--- EXERCISE INPUTS Enclosed Below ---

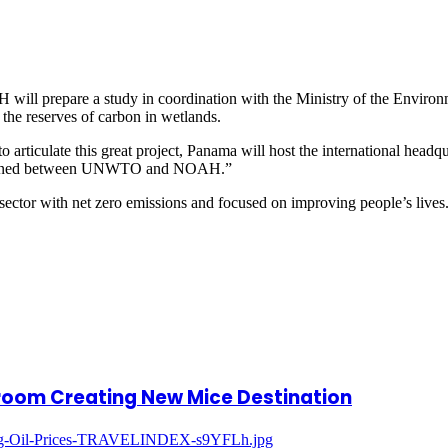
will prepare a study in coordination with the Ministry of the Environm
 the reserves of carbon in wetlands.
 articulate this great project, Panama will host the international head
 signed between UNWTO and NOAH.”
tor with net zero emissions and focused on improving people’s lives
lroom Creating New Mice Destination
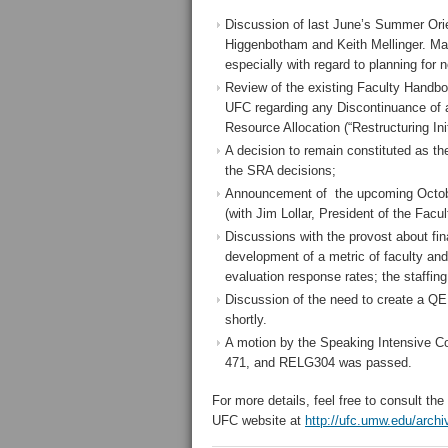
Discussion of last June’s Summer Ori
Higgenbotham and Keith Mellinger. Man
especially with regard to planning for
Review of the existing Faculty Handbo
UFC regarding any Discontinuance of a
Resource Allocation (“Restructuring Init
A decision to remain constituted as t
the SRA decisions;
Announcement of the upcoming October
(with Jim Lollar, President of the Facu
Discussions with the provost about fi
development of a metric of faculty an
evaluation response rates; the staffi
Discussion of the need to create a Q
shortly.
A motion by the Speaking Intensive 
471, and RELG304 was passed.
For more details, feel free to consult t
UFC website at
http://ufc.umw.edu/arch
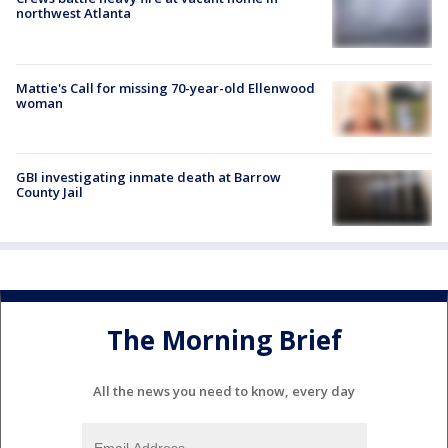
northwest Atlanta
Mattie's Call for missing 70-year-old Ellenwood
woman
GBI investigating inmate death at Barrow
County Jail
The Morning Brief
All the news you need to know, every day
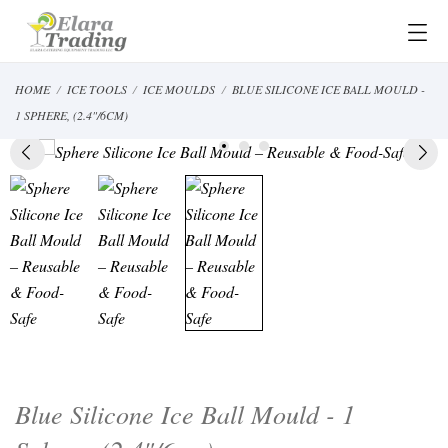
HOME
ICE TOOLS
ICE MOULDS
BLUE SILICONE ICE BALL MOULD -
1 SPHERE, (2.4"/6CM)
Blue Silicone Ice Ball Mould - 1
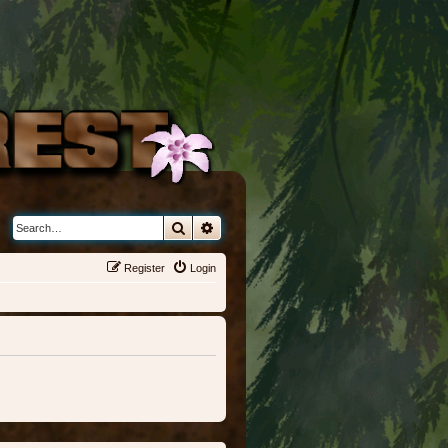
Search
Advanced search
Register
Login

--- End of Enclosed EXERCISE INPUTS ---
--- EXERCISE INPUTS Enclosed Below ---

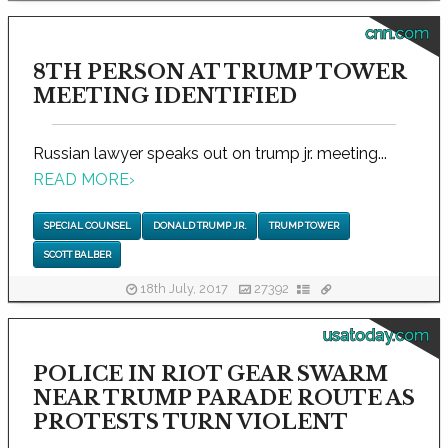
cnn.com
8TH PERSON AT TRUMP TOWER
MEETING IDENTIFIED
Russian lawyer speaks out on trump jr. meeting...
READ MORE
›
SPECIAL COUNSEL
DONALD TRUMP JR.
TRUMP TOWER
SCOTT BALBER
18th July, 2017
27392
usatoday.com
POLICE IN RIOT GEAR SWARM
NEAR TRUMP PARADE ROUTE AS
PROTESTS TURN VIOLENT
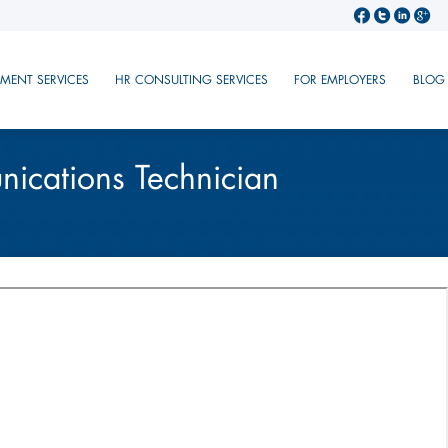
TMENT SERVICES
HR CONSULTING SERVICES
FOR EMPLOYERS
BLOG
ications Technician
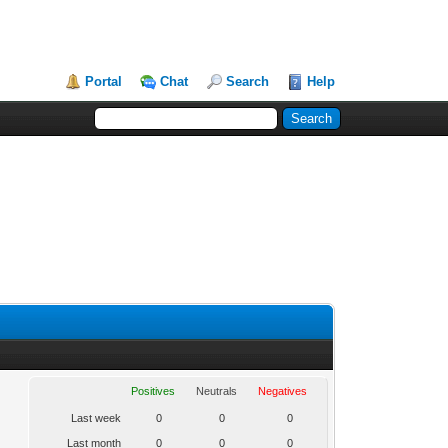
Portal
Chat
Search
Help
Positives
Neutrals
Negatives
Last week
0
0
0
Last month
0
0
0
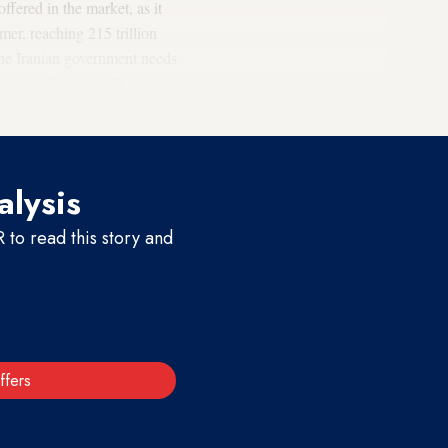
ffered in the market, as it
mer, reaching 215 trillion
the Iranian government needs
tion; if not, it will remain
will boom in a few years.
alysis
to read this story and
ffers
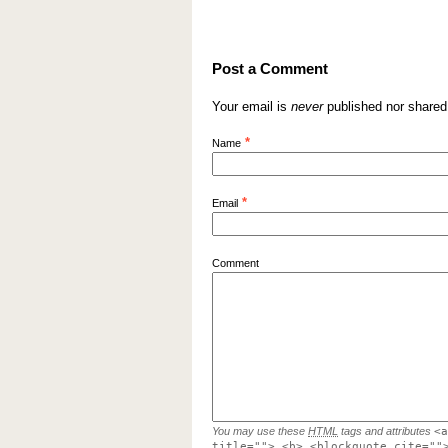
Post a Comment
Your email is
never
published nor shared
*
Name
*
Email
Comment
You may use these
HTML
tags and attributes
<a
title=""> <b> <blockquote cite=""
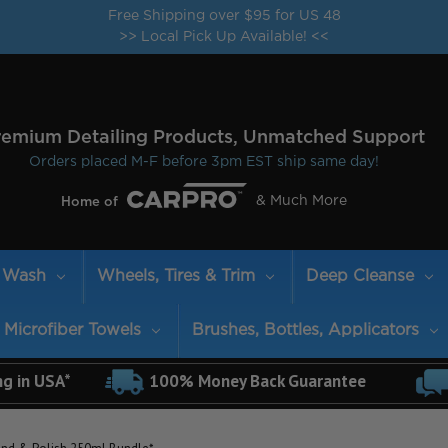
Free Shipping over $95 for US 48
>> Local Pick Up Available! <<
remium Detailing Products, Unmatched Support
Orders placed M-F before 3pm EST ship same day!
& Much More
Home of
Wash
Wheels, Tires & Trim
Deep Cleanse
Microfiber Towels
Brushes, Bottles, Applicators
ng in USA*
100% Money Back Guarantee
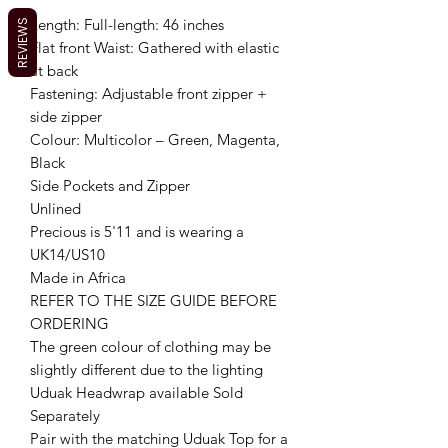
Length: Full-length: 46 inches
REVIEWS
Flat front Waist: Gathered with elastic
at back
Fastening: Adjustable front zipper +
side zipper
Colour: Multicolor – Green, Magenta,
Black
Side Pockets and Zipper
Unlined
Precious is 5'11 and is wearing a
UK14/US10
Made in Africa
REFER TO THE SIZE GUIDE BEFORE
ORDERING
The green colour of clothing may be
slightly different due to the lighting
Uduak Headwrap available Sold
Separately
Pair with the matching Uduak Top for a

--- End of Enclosed EXERCISE INPUTS ---
--- EXERCISE INPUTS Enclosed Below ---

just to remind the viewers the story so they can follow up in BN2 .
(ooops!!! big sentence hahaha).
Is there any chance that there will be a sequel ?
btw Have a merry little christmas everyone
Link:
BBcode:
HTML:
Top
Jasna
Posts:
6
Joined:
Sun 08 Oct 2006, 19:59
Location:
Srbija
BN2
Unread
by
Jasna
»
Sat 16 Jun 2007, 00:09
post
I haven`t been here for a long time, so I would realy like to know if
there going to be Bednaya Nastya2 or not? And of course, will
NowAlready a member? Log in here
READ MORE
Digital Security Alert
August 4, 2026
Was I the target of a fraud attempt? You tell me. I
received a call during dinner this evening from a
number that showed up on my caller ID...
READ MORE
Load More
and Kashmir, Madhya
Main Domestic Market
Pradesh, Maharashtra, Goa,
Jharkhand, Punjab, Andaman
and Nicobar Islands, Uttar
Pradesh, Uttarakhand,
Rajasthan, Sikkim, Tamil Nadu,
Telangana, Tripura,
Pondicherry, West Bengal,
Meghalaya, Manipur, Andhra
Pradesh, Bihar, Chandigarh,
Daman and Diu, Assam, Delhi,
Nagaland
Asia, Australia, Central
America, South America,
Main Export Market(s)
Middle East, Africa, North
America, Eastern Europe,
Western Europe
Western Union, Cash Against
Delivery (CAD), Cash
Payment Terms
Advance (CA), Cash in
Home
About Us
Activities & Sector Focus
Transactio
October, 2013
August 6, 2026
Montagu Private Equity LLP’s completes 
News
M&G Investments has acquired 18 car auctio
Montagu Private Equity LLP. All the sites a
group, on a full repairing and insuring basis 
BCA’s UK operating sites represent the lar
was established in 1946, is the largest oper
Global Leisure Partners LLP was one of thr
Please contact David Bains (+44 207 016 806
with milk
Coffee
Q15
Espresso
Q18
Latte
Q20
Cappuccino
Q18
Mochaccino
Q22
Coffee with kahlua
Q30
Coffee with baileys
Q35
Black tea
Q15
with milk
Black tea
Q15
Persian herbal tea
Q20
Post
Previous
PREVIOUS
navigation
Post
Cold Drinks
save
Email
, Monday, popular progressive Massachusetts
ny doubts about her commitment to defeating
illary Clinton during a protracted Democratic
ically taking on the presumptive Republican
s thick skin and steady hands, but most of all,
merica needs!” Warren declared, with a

--- End of Enclosed EXERCISE INPUTS ---

**WHAT NEEDS TO BE DONE:**
Extract every line above containing the word "Uduak".

**TASK ANSWER:**
Uduak Headwrap available Sold
Pair with the matching Uduak Top for a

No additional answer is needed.